Когда же палеоантропология вышла из младенческого возраста, то начала опровергать Ч. Дарвина. В 1892 году на Яве французский врач Е. Дюбуа впервые обнаружил остатки «обезьяночеловека» — питекантропа. Все новые и новые сенсации приносили раскопки в пещерах под Пекином. Там нашли еще одну ископаемую форму доисторического человека — синантропа, а рядом с ним — множество каменных орудий. Обитатели пещер жили в начале четвертичного периода, то есть несколько сот тысяч лет назад.
Пока Африка не предоставляла доказательств, в Южной Азии, где также тепло и влажно, одно антропологическое открытие следовало за другим. В науке укрепилось твердое мнение, что родиной человека была Азия, где огромные области тропического климата начиная с мезозоя не знали ни морских трансгрессий, ни вулканических катаклизмов. Это хорошо согласовывалось с соседством древнейших цивилизаций и устраивало расистов от науки, которые не могли примириться с мыслью о появлении человека на Черном континенте.
И вдруг в 1924 году как гром среди ясного неба появилось сообщение южноафриканского анатома профессора Раймонда Дарта, тогда еще дилетанта в антропологии. Дарту удалось обнаружить возле Йоханнесбурга целую коллекцию ископаемых черепов. Среди находок обращал на себя внимание череп, слишком примитивный для человека, но необычайно прогрессивный для обезьяны. Обладатель другого черепа (трех-четырехлетний ребенок) имел большой мозг, каким не могла похвастаться ни одна из человекообразных обезьян, и зубы, похожие на человеческие. К тому же, судя по костям, он ходил гораздо прямее, чем шимпанзе. Дарт назвал обладателя черепа австралопитеком африканским и заявил, что считает его «промежуточным звеном» между обезьяной и человеком. Это был переворот в антропологии.

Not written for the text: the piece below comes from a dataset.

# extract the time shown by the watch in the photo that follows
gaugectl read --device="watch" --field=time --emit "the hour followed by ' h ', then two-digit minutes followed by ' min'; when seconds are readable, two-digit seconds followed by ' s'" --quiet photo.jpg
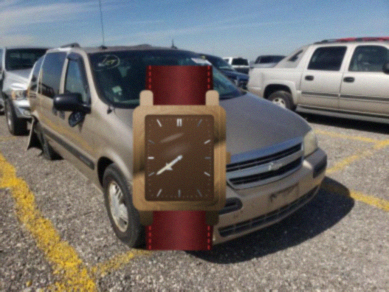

Двадцать лет спустя соотечественник Р. Дарта профессор Роберт Брум в пещерах под Йоханнесбургом находит другой череп, а затем кости скелета, доказывающие, что австралопитеки передвигались в выпрямленном состоянии. Теперь уже и речи быть не могло о том, что открытые Р. Дартом и Р. Брумом древние виды всего лишь доселе неизвестные науке вымершие человекообразные обезьяны. Это были существа, близкие к предкам человека, которые появились в плиоцене и жили вплоть до самого начала четвертичного периода. А это означало, что австралопитек старше и питекантропа, и синантропа и что лавры Азии вновь должны перекочевать в Африку. Кажется, Ч. Дарвин был прав!
Но великий англичанин уже давно умер, а двум профессорам из заштатного южноафриканского университета и кучке их сторонников из молодых ученых было не так-то легко переспорить маститых приверженцев азиатской теории. Этот спор, быть может, продолжался бы до сих пор, не появись в Кении новый патриот «африканской прародины» — Луис Лики.
И вот я сижу в его палаточном лагере, разбитом на длинной, глубоко вдающейся в озеро Рудольф песчаной косе Кооби-Фора. Смотрю в его загорелое моложавое лицо и не могу поверить, что этому человеку шестьдесят шесть лет, что эпитеты «великий ученый», «революционер в антропологии», равно как и высокие звания — профессор, доктор Кембриджского университета, директор Института палеонтологии Кении, президент Географического общества Кении, — относятся к нему. Простому, по-юношески увлеченному своим делом Лики.